All parents want their child’s smile as proof that they’ve done a good job of parenting and that the child is happy. My [Ruff’s] portraits look so Apollonian because the sitters provide a perfect surface onto which the viewer can project anything, bad and good experiences alike. They’re neutral and friendly, like Buddhas. They’re vessels you can fill with all of your wishes and desires.

This is close to Gombritch’s idea (discussed in Bate) of sfumato, or of leaving space for the spectator to project their own self into a picture of a stranger by reducing individual identifying detail in the picture, but it takes it a bit closer to what I was trying to do with some of the photographs in assignment 2. I used pictures of my children, on holiday, and  – in two of them – they were looking happy! 


‘[Ruff’s subjects were] people between the ages of twenty-four and thirty-four, and life hadn’t yet left any signs on their faces. They weren’t babies, but they hadn’t had too many bad experiences, either.
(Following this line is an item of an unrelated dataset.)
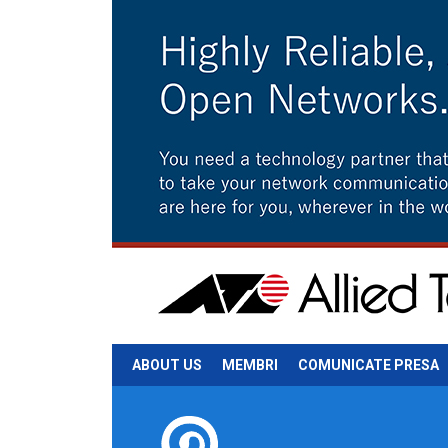
ABOUT US
MEMBRI
COMUNICATE PRESA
They were in that state in which everything is still possible.

I had thought this too, looking at the pictures at the NPG. I had even gone on to think about the difference between the four pictures on display here and the (fascinatingly and variably readable) pre-execution mug-shots taken in Soviet prisons during the great terror that I had sat and watched sliding by as part of the Images of Conviction exhibition at the Photographers’ Gallery last year.

What I had not thought about was how this meant that I would be unable to make a similar portrait of my generation, now as today (when we are moving through our fifties) our faces are too battered, too readable for this approach to work. ‘Sentimentality’ would have reentered the picture space. This raised the question in my mind of whether James (who is fifteen) was old enough to be pictured in this way as a blank canvas, devoid of my sentimental projections as his father (Alice, at four-and-a-half, definitely is not).

I set up Ruff’s 1987 standard portrait lighting (you can see the two diffused strobes, placed right and left, slightly above the eyeline, reflected in the pupils of his subjects) and stood James in front of the most neutral of the living room walls. I told him ‘to look into the camera with self-confidence, but likewise, that [he] should be conscious of the fact that [he was] being photographed, that [he] were looking into a camera.

Unlike Ruff, I did not use a view camera (you could make a significantly larger-than-life print of these from the files produced by camera though) but James did a grand job of being my subject I think; I will include the first picture of the three above in the revised set for Assignment 2 I put in for assessment, next year, replacing the one of him buffeted by the wind on the boat as we headed north. I would not use the profile (too obviously a mugshot reference, and so adding prompts for a reading) but may also put in the picture of the back of his head. We’ll see.